Adolescent, j’ai commencé à travailler dans la restauration, durant trois ans, avant de faire mon service militaire, à 18 ans. Même pendant que j’étais à l’armée, ma grand-mère maternelle m’envoyait à manger. J’ai ensuite vécu quelque temps aux Etats-Unis, ses plats me manquaient, et, quand je suis rentré en Israël, je n’avais qu’une idée en tête : ouvrir un restaurant pour ma grand-mère. J’imaginais un lieu très simple, où elle arriverait le matin pour préparer ses marmites, où les gens s’installeraient au fil de la journée, jusqu’à ce qu’il n’y ait plus rien. J’avais envie de partager sa cuisine avec les amis, avec tout le monde, je voyais ça comme un cadeau, un hommage à ma grand-mère. Mais mon grand-père n’a pas voulu. Il refusait que sa femme travaille… Il voulait bien financer le projet, mais sans ma grand-mère dedans, ce qui pour moi n’avait aucun sens.
Sur cette déception, je suis parti en France. J’avais 24 ans, je ne parlais pas un mot de français, je n’avais pas un rond et pas de papiers. Mais j’avais la conviction que ma vie serait ici, à Paris. J’ai pris un petit appartement en colocation avec quelqu’un qui est devenu un ami et m’a beaucoup aidé. J’ai trouvé un job comme cuisinier privé pour une famille, pendant six ans. C’était dur, mais cela m’a forgé et m’a fait comprendre que je n’étais pas un vrai cuisinier. Ma passion, c’est surtout recevoir.

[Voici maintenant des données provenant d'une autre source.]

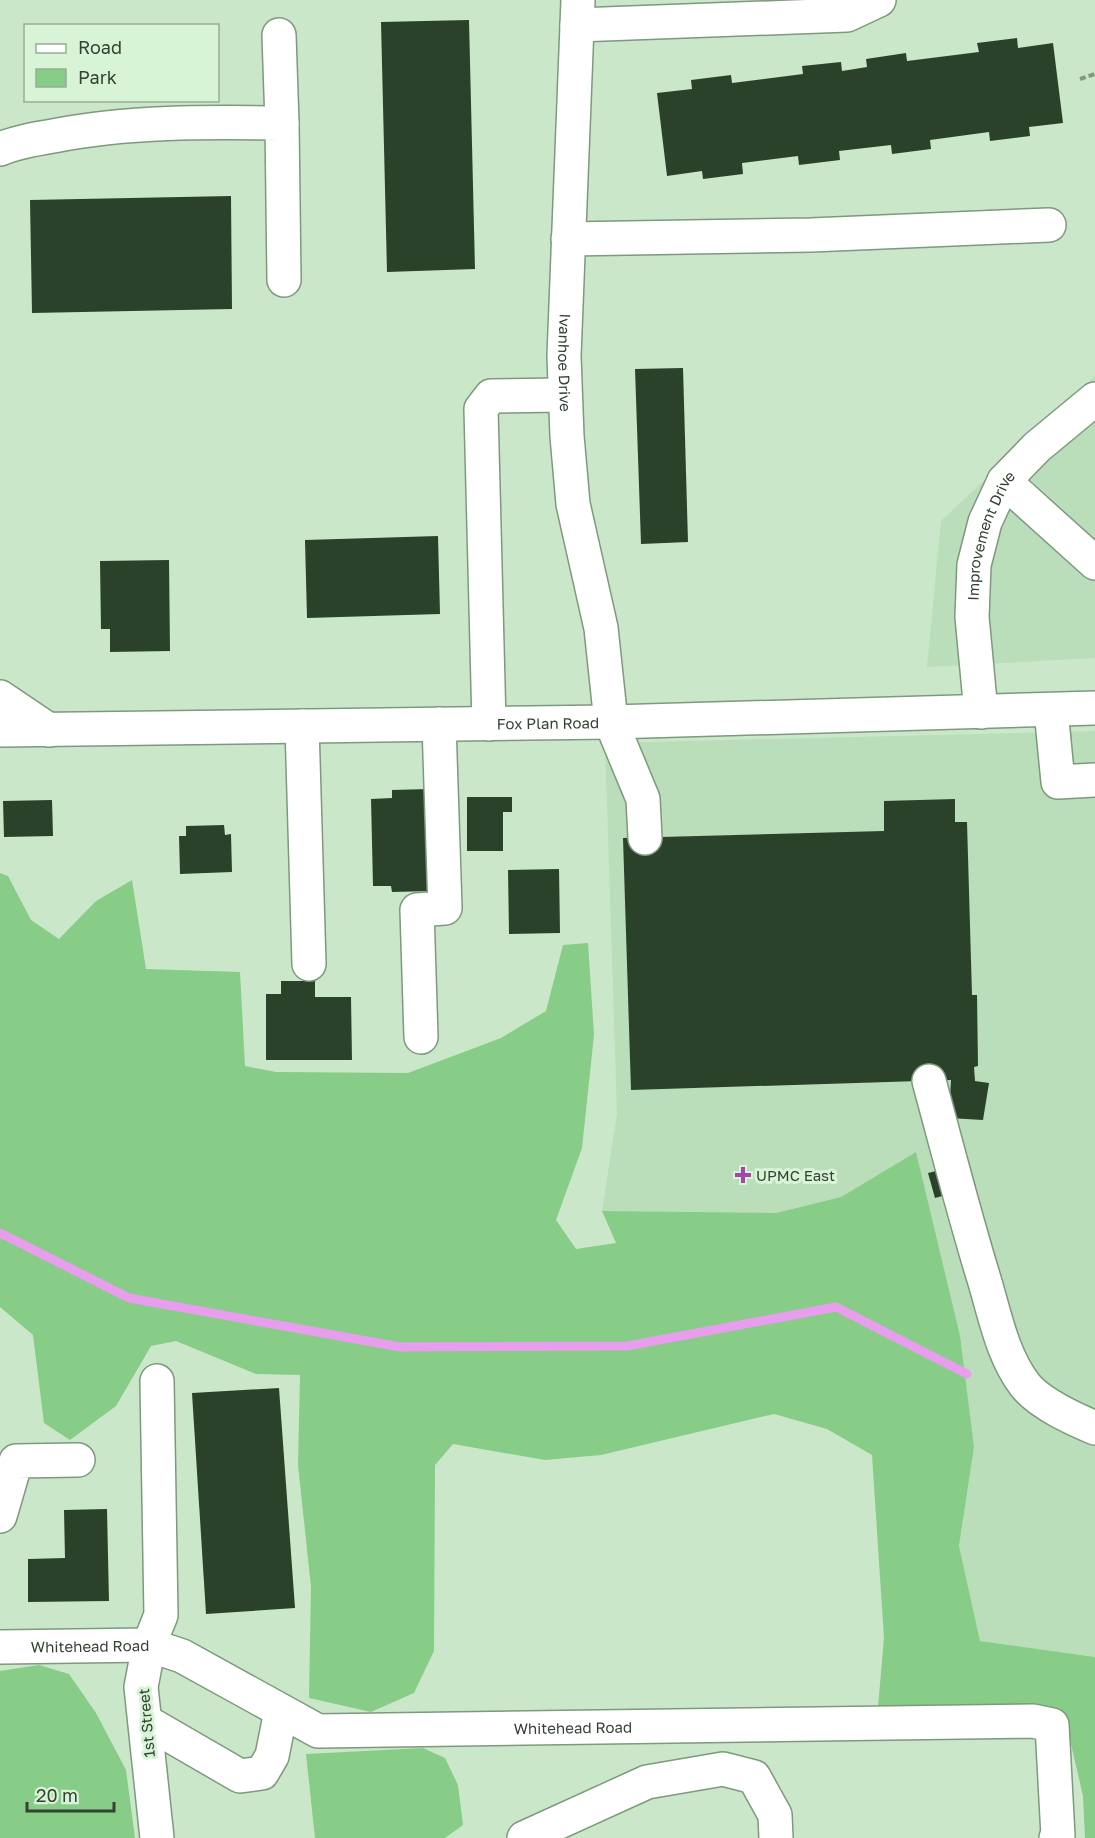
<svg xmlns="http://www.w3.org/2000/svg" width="1095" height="1838" font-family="'Golos Text',sans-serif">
	<rect width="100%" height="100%" fill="#cae8c9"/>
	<g fill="#badeb9">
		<path d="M1095,376V658L927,667L941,521Z"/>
		<path d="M1095,731V1657L980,1641L959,1546L974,1447L916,1152L841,1197L776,1213L602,1211L617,1114L605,743Z"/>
	</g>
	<g fill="#87cc87">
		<path d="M0,873L8,876L31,920L59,939L96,901L132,880L146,969L240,972L245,1066L276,1072L408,1073L501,1038L546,1011L563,945L588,943L594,1035L582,1148L556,1220L576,1249L616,1243L602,1211L776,1213L841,1197L916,1152L960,1336L974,1447L959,1546L980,1641L1095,1657V1838H1085L1083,1796L1064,1714L1043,1708L878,1707L884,1638L872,1455L827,1429L774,1414L601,1455L545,1460L453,1444L435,1465L434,1651L414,1693L371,1712L309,1698L311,1587L298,1465L300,1375L256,1374L176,1341L151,1346L116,1406L70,1440L44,1423L33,1335L0,1307Z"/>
		<path d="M39,1665L69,1674L96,1713L126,1770L135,1838H0V1671Z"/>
		<path d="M423,1748L445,1758L458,1785L463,1825L445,1838H315L306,1754Z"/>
	</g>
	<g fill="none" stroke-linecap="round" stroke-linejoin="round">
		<path stroke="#e79eec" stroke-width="9" d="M0,1233L129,1298L400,1347L627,1346L836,1307L967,1374"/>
	</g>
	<g fill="#2a4229">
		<path d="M469,20L475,269L387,272L381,22Z"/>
		<path d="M1017,38L1018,48L1053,43L1063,123L1029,127L1030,136L990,141L989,132L930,140L931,149L892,154L891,145L839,151L840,160L799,165L798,156L742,163L743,174L703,179L702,171L667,176L657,93L692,89L691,80L731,75L732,83L803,74L802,66L841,62L842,71L867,67L866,59L906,53L907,61L979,52L977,43Z"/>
		<path d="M231,196L232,309L32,313L30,200Z"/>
		<path d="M683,368L688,542L641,544L635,369Z"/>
		<path d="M438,536L440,614L307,618L305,540Z"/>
		<path d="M169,560L170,651L110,652V629H101L100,561Z"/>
		<path d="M429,789L432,891L392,892L391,886H373L371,799L392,798V790Z"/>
		<path d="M467,797H512V812H503V851H467Z"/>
		<path d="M955,799V822H967L972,995H977L978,1066L974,1067L975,1081L989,1083L983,1120L949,1118L951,1080L631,1090L623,838L884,831V801Z"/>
		<path d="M52,800L53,836L4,837L3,801Z"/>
		<path d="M224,825L225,835L231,834L232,872L180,874L179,836H186V826Z"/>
		<path d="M559,869L560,933L509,934L508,870Z"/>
		<path d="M281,981H315V997H351L352,1060H266V994H281Z"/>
		<path d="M969,1163L976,1187L935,1198L928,1173Z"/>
		<path d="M279,1388L295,1608L206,1614L192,1393Z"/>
		<path d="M107,1509L109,1601L28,1602V1559L65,1558L64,1510Z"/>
	</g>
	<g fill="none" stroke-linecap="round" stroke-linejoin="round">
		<g stroke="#7e997d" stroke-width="36">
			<g id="minor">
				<path id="s1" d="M578,0L564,356L567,436L573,504L601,628L611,722L643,799L645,838"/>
				<path d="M577,25L847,15L879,0"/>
				<path d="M279,35L282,123"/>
				<path d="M0,149C17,142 35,139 53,136C129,121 206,122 282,123L284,280"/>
				<path d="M568,239L811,235L1049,225"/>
				<path d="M1004,481L1095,563"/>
				<path d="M0,697L49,730"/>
				<path d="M1051,710L1058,782L1095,780"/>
				<path id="s2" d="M981,712L972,617L974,565L985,522L1004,481L1037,447L1095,399"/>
				<path d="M489,724L481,409L491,396L565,395"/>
				<path d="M302,726L309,964"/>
				<path id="s3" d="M0,730L611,722L1095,708"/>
				<path d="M421,1037L417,910L445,908L439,724"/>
				<path d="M929,1081C947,1147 964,1214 984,1279C995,1315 1002,1355 1025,1385C1040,1404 1074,1419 1095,1428"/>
				<path d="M0,1516L16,1461L78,1460"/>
				<path id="s4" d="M0,1647L149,1645L182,1656L318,1731L1033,1721L1052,1725L1058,1836L1056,1838"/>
				<path d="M145,1721L240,1776L262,1773L272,1756L281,1711"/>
				<path d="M157,1838L141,1687L149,1645L161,1615L157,1381"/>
				<path d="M524,1838L647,1782L723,1769L754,1777L775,1815L776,1838"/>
			</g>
		</g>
		<path stroke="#839882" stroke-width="4" stroke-dasharray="6 3" stroke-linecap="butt" d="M1080,79L1095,74"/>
		<use href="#minor" stroke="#fff" stroke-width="33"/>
	</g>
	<path fill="#a545ae" stroke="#d7f5d6" stroke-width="2" d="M740 1166h6v6h6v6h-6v6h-6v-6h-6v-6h6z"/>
	<g text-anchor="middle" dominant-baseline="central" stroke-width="6" stroke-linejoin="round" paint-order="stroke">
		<g font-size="15" fill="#354134" stroke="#d7f5d6">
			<text stroke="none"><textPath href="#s1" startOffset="363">Ivanhoe Drive</textPath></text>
			<text stroke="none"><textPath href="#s2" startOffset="180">Improvement Drive</textPath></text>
			<text stroke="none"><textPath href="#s3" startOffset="548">Fox Plan Road</textPath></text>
			<text stroke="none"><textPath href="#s4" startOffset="90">Whitehead Road</textPath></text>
			<text transform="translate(146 1723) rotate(-95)">1st Street</text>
			<text stroke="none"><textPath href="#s4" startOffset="594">Whitehead Road</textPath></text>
		</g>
		<g font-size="15" fill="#354134" stroke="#d7f5d6" text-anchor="start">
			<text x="756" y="1175">UPMC East</text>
		</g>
	</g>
	<rect x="24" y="24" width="195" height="78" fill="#d7f5d6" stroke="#96ad95" stroke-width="1.5"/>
	<rect x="36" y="44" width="30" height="9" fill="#ffffff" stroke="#96ad95" stroke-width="1.5"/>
	<text x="78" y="54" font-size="18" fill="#354134">Road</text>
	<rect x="36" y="69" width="30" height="18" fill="#87cc87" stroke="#96ad95" stroke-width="1.5"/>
	<text x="78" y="84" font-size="18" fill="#354134">Park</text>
	<path d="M27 1802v9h87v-9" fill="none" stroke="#354134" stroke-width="3"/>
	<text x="36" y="1802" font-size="18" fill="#354134" stroke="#d7f5d6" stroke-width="4.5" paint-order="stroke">20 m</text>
</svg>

J’ai travaillé un peu dans la mode et dans l’art, puis, en 2016, j’ai rencontré l’équipe d’Assaf Granit, un chef célèbre à Jérusalem, qui montait Balagan, sa première adresse à Paris. C’est là que tout a commencé. Aujourd’hui, nous sommes associés et je m’occupe de tout ce qui n’est pas la cuisine dans nos restos : salle, déco, ambiance, service, développement, business… Avec Shosh, j’ai réalisé mon rêve, celui d’offrir aux gens le goût des généreux plats de ma grand-mère – comme la mjadra, un riz aux lentilles traditionnel qu’elle préparait très souvent, toujours avec amour. »
La mjadra : la recette de Tomer Lanzman
Ce riz aux lentilles et aux épices a le goût des généreux plats de la grand-mère du restaurateur israélien. Il se déguste seul ou accompagné d’une sauce yaourt au zaatar.
Pour 6 personnes
3 gros oignons,
2 c. à s. de farine,
200 ml d’huile de tournesol, 250 g de lentilles vertes, 250 g de riz basmati,
6 c. à s. d’huile d’olive,
1 c. à c. de graines de cumin, 1 c. à c. de graines de coriandre,
1 c. à c. de cumin en poudre, 1 c. à c. de cannelle,
½ c. à c. de curcuma,
Sel, poivre.
La préparation
Eplucher les oignons et les émincer finement. Dans un saladier, les remuer avec la farine et une pincée de sel. Dans une sauteuse, faire chauffer l’huile de tournesol et y faire frire les oignons jusqu’à ce qu’ils soient croustillants et dorés. Les sortir à l’aide d’une écumoire et égoutter sur du papier absorbant. Saler.
Verser les lentilles dans une casserole ou un faitout, recouvrir d’un grand volume d’eau, faire cuire 8 à 10 minutes (les lentilles doivent rester croquantes). Egoutter et réserver.
Sécher et faire chauffer le faitout. Faire griller les graines de cumin et de coriandre 1 minute, puis ajouter le riz, l’huile d’olive, les épices en poudre, saler et poivrer. Bien remuer pour enrober le riz, ajouter les lentilles, recouvrir de 350 ml d’eau et laisser mijoter à feu doux et à couvert pendant 15 minutes. Retirer du feu et laisser reposer encore 10-15 minutes.
Mélanger la moitié des oignons frits dans le riz, servir dans les assiettes, garnir du reste d’oignons frits et éventuellement d’un peu de persil frais ciselé. Déguster seul ou avec une sauce yaourt au zaatar.